The hGH-hPL multigene family is located in the 17th chromosome, concretely between the q22 and q24 regions occupying an approximately 50.000 pairs of nitrogen bases area. It is formed by 5 genes: two hGH and three hPL with a similarity between 91% and 95%:

- hGH-N: expressed in the pituitary gland somatotroph. It is the only one from this multigene family expressed in the hypophysis.
- hGH-V: expressed in low levels in the placenta. It codifies for a GH variety.
- hPL-1: pseudogene also found in the placenta that contains a mutation which avoids its removal.
- hPL-3 and hPL-4: found in the placenta. They codify for a lactogenic hormone also found in the placenta.

The similarity of this five genes is shown in their function, as it has been exposed previously, but also in their structure. Each of them is formed by 5 exons and 4 introns. Their length is also very similar. Moreover, the three hPL genes, which are all found in the placenta, contain an enhancer sequence (DNA sequence that increases the transcription levels in gene family).

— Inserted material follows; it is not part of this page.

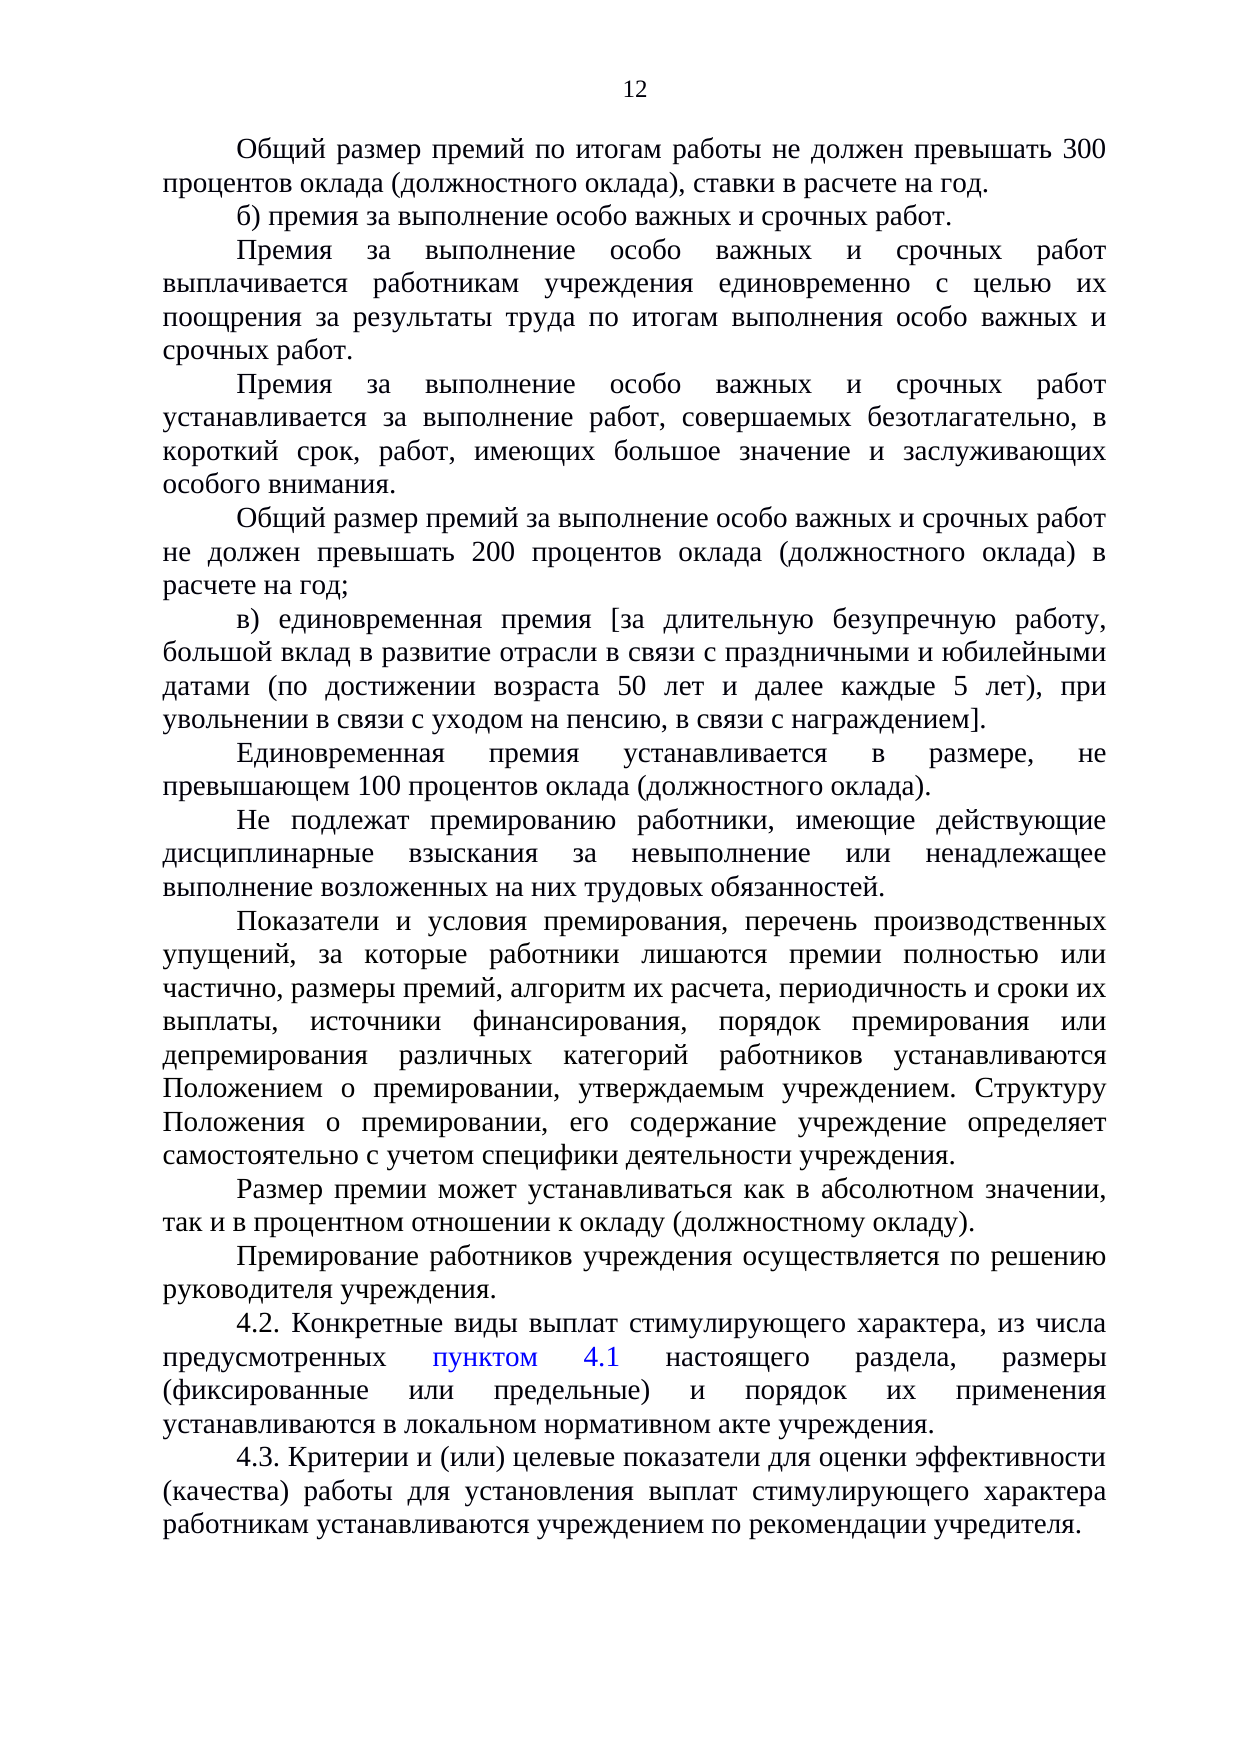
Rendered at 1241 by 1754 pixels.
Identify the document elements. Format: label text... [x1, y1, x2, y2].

Regarding the intergenic space, this has a length between 6000 and 13000 pb (1pb, picobarn = 10^{−36} cm^{2}). This space is filled with a series of intergenic sequences repeated along the complex. The function of this sequences has not been clearly defined yet.

== Function ==
It has been demonstrated that hGH-hPL multigene interacts with different hormones during pregnancy and produces different proteic products which are secreted in the maternal and fetal circulations. This interaction starts in the 6th week of pregnancy and it has an important influence on the fetus growth.
In the pregnant woman it increases its insulin-like growth factor (IGF) sintesys which regulates the fetus metabolism, stimulating the production of glucose and amino acids.

=== Proteic products ===
Every gene in this multigene family produces a specific proteic product which has a great importance in the regulation of pregnancy, concretely in the correct embryo growth.

In the hGH-hPL complex, formed by 5 genes, there's only one gene which is not expressed in the placenta: the hGH-N gene, expressed in the hypophysis. This gene produces an isoform of 22 kilodaltons and another one of 20 kilodaltons. Both of them end up in the bloodstream with the other hormones coming from the pituitary gland.

The rest of the genes produce a set of peptides found in the placenta. On the one hand, the hGH-V gene produces two isoforms in different proportions: one of 22 kDa and the other one of 26 kDa. On the other hand, the hPL-3 and hPL-4 genes interact together secreting chorionic somatomammotropin, also called placental lactogen. The proportion of each gene in this interaction depends on every individual and is different for every pregnancy, going from a 1:1 to a 1:6 proportion of hPL-3 and hPL-4.

Finally, the hPL-1 pseudogene does not have a proteic product. Firstly, it was thought that this gene was inactive and was not transcribed. However, some posterior studies showed a small presence of the hPL-1 gene in the placenta. The absence of a proteic product produced by this gene has not been explained yet though.

=== Regulation of the genes ===
- The union region of the Pit-1 factor is responsible of the hGH-N and hPL genes expression. However, there is a region where some proteins act as inhibitors of the merger between Pit-1 and hPLs genes blocking the expression of placental genes in the hypophysis.
- The AP-2, NFj and USF factors boost Pit1 action by making a merge with the gene promoter in the opening transcription site.
- Spl factor is very important for the regulation of both hPL and hGH-V genes as the deletion of its union site decreases the expression in some placental cells.

== Absence of the multigenic complex ==
In pregnancies with complete lack of HPL and hGH-V in the placenta, the embryo suffers from a retarded growth; however, this is the only trascendental consequence and the embryo results on a healthy normal baby. The analysis in this cases show that HPL, hPL-4, hPL-3 and hGH-V genes were eliminated while hPL-1 remained intact.